▸ GIVEN PROBLEM
Pick out every line in the entries below that contains the word "component", and copy each of those lines. Only matches with the same uppercase and lowercase letters count.

Stored data entries
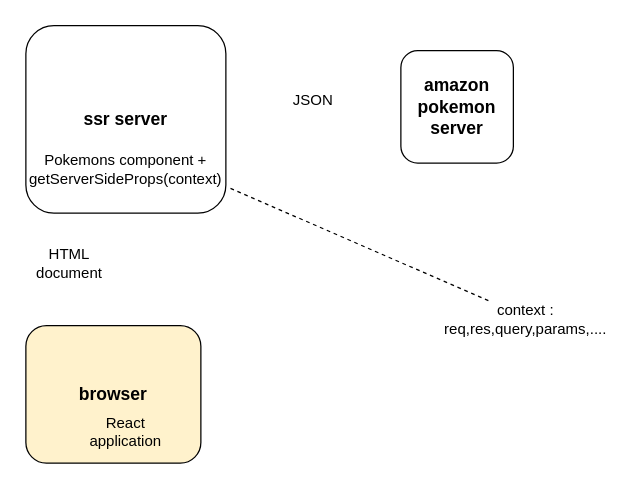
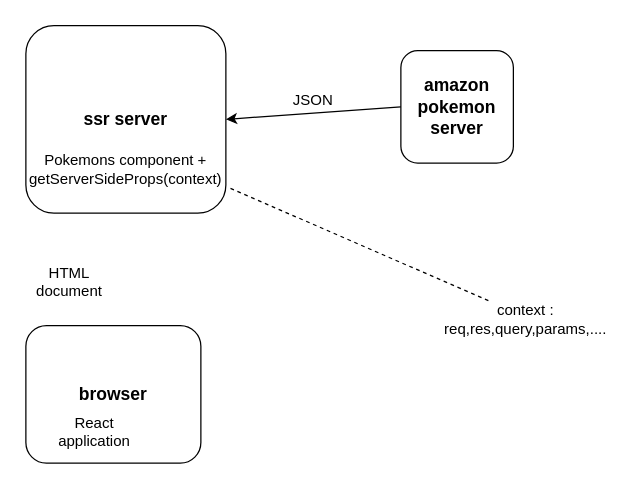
  <mxCell id="0" />
  <mxCell id="1" parent="0" />
  <mxCell id="2" value="&lt;b&gt;&lt;font style=&quot;font-size: 14px&quot;&gt;ssr server&lt;/font&gt;&lt;/b&gt;" style="rounded=1;whiteSpace=wrap;html=1;" parent="1" vertex="1"><mxGeometry x="20" y="20" width="160" height="150" as="geometry" /></mxCell>
- <mxCell id="3" value="&lt;b&gt;&lt;font style=&quot;font-size: 14px&quot;&gt;browser&lt;/font&gt;&lt;/b&gt;" style="rounded=1;whiteSpace=wrap;html=1;fillColor=#fff2cc;" parent="1" vertex="1"><mxGeometry x="20" y="260" width="140" height="110" as="geometry" /></mxCell>
+ <mxCell id="3" value="&lt;b&gt;&lt;font style=&quot;font-size: 14px&quot;&gt;browser&lt;/font&gt;&lt;/b&gt;" style="rounded=1;whiteSpace=wrap;html=1;" parent="1" vertex="1"><mxGeometry x="20" y="260" width="140" height="110" as="geometry" /></mxCell>
  <mxCell id="4" value="&lt;b&gt;&lt;font style=&quot;font-size: 14px&quot;&gt;amazon pokemon server&lt;/font&gt;&lt;/b&gt;" style="rounded=1;whiteSpace=wrap;html=1;" parent="1" vertex="1"><mxGeometry x="320" y="40" width="90" height="90" as="geometry" /></mxCell>
+ <mxCell id="5" value="" style="endArrow=classic;html=1;entryX=1;entryY=0.5;entryDx=0;entryDy=0;exitX=0;exitY=0.5;exitDx=0;exitDy=0;" parent="1" source="4" target="2" edge="1"><mxGeometry width="50" height="50" relative="1" as="geometry"><mxPoint x="240" y="150" as="sourcePoint" /><mxPoint x="290" y="100" as="targetPoint" /></mxGeometry></mxCell>
  <mxCell id="6" value="JSON" style="text;html=1;strokeColor=none;fillColor=none;align=center;verticalAlign=middle;whiteSpace=wrap;rounded=0;" parent="1" vertex="1"><mxGeometry x="230" y="70" width="40" height="20" as="geometry" /></mxCell>
- <mxCell id="7" value="HTML document" style="text;html=1;strokeColor=none;fillColor=none;align=center;verticalAlign=middle;whiteSpace=wrap;rounded=0;" parent="1" vertex="1"><mxGeometry x="30" y="200" width="50" height="20" as="geometry" /></mxCell>
+ <mxCell id="7" value="HTML document" style="text;html=1;strokeColor=none;fillColor=none;align=center;verticalAlign=middle;whiteSpace=wrap;rounded=0;" parent="1" vertex="1"><mxGeometry x="30" y="215" width="50" height="20" as="geometry" /></mxCell>
  <mxCell id="8" value="Pokemons component + getServerSideProps(context)" style="text;html=1;strokeColor=none;fillColor=none;align=center;verticalAlign=middle;whiteSpace=wrap;rounded=0;" parent="1" vertex="1"><mxGeometry x="50" y="110" width="100" height="50" as="geometry" /></mxCell>
- <mxCell id="9" value="React application" style="text;html=1;strokeColor=none;fillColor=none;align=center;verticalAlign=middle;whiteSpace=wrap;rounded=0;" parent="1" vertex="1"><mxGeometry x="70" y="330" width="60" height="30" as="geometry" /></mxCell>
+ <mxCell id="9" value="React application" style="text;html=1;strokeColor=none;fillColor=none;align=center;verticalAlign=middle;whiteSpace=wrap;rounded=0;" parent="1" vertex="1"><mxGeometry x="45" y="330" width="60" height="30" as="geometry" /></mxCell>
  <mxCell id="10" value="" style="endArrow=none;dashed=1;html=1;entryX=1.006;entryY=0.86;entryDx=0;entryDy=0;entryPerimeter=0;" edge="1" parent="1" target="2"><mxGeometry width="50" height="50" relative="1" as="geometry"><mxPoint x="390" y="240" as="sourcePoint" /><mxPoint x="180" y="200" as="targetPoint" /></mxGeometry></mxCell>
  <mxCell id="11" value="context : req,res,query,params,...." style="text;html=1;strokeColor=none;fillColor=none;align=center;verticalAlign=middle;whiteSpace=wrap;rounded=0;" vertex="1" parent="1"><mxGeometry x="360" y="240" width="120" height="30" as="geometry" /></mxCell>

▸ THE REPLY
  <mxCell id="8" value="Pokemons component + getServerSideProps(context)" style="text;html=1;strokeColor=none;fillColor=none;align=center;verticalAlign=middle;whiteSpace=wrap;rounded=0;" parent="1" vertex="1"><mxGeometry x="50" y="110" width="100" height="50" as="geometry" /></mxCell>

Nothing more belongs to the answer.